Reproduce the lines below, substituting "Meridian" for every occurrence of "Aurora" and leaving all other text unchanged.

• SOURCE MATERIAL
-- start --
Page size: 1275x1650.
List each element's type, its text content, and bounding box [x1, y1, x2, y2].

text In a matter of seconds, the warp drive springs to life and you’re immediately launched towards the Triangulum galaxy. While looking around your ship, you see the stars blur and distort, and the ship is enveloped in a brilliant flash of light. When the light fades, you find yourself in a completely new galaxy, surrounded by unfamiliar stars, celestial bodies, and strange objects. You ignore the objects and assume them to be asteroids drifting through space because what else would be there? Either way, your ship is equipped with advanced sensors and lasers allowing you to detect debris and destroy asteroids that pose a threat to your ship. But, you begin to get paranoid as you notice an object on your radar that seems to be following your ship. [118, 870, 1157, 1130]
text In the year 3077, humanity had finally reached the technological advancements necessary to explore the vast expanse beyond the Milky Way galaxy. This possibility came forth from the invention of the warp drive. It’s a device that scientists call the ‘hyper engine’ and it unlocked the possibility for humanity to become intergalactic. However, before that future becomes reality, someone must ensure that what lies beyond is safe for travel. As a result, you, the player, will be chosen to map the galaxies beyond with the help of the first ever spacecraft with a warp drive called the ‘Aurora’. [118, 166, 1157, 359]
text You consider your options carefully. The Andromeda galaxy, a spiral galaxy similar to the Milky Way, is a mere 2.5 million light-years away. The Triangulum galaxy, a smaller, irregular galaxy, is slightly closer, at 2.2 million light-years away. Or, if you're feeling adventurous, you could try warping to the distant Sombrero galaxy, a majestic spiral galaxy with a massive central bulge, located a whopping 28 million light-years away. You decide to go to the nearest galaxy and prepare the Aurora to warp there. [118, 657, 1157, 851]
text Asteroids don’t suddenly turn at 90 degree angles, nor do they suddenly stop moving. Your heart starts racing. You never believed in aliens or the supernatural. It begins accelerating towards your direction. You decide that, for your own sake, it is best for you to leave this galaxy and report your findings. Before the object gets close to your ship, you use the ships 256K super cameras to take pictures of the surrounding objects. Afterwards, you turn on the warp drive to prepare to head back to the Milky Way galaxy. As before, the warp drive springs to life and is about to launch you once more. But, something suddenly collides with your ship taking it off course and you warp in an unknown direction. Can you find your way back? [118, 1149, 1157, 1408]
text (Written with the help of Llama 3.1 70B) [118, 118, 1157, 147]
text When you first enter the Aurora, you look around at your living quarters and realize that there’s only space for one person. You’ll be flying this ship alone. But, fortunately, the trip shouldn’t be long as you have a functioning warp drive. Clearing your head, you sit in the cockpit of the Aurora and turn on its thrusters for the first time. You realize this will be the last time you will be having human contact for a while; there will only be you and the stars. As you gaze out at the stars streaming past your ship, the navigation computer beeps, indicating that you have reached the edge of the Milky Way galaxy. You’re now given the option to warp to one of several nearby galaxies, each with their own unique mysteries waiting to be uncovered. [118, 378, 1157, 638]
-- end --
• SOLUTION FOR THIS TASK
Page size: 1275x1650.
List each element's type, its text content, and bounding box [x1, y1, x2, y2].

text In a matter of seconds, the warp drive springs to life and you’re immediately launched towards the Triangulum galaxy. While looking around your ship, you see the stars blur and distort, and the ship is enveloped in a brilliant flash of light. When the light fades, you find yourself in a completely new galaxy, surrounded by unfamiliar stars, celestial bodies, and strange objects. You ignore the objects and assume them to be asteroids drifting through space because what else would be there? Either way, your ship is equipped with advanced sensors and lasers allowing you to detect debris and destroy asteroids that pose a threat to your ship. But, you begin to get paranoid as you notice an object on your radar that seems to be following your ship. [118, 870, 1157, 1130]
text In the year 3077, humanity had finally reached the technological advancements necessary to explore the vast expanse beyond the Milky Way galaxy. This possibility came forth from the invention of the warp drive. It’s a device that scientists call the ‘hyper engine’ and it unlocked the possibility for humanity to become intergalactic. However, before that future becomes reality, someone must ensure that what lies beyond is safe for travel. As a result, you, the player, will be chosen to map the galaxies beyond with the help of the first ever spacecraft with a warp drive called the ‘Meridian’. [118, 166, 1157, 359]
text You consider your options carefully. The Andromeda galaxy, a spiral galaxy similar to the Milky Way, is a mere 2.5 million light-years away. The Triangulum galaxy, a smaller, irregular galaxy, is slightly closer, at 2.2 million light-years away. Or, if you're feeling adventurous, you could try warping to the distant Sombrero galaxy, a majestic spiral galaxy with a massive central bulge, located a whopping 28 million light-years away. You decide to go to the nearest galaxy and prepare the Meridian to warp there. [118, 657, 1157, 851]
text Asteroids don’t suddenly turn at 90 degree angles, nor do they suddenly stop moving. Your heart starts racing. You never believed in aliens or the supernatural. It begins accelerating towards your direction. You decide that, for your own sake, it is best for you to leave this galaxy and report your findings. Before the object gets close to your ship, you use the ships 256K super cameras to take pictures of the surrounding objects. Afterwards, you turn on the warp drive to prepare to head back to the Milky Way galaxy. As before, the warp drive springs to life and is about to launch you once more. But, something suddenly collides with your ship taking it off course and you warp in an unknown direction. Can you find your way back? [118, 1149, 1157, 1408]
text (Written with the help of Llama 3.1 70B) [118, 118, 1157, 147]
text When you first enter the Meridian, you look around at your living quarters and realize that there’s only space for one person. You’ll be flying this ship alone. But, fortunately, the trip shouldn’t be long as you have a functioning warp drive. Clearing your head, you sit in the cockpit of the Meridian and turn on its thrusters for the first time. You realize this will be the last time you will be having human contact for a while; there will only be you and the stars. As you gaze out at the stars streaming past your ship, the navigation computer beeps, indicating that you have reached the edge of the Milky Way galaxy. You’re now given the option to warp to one of several nearby galaxies, each with their own unique mysteries waiting to be uncovered. [118, 378, 1157, 638]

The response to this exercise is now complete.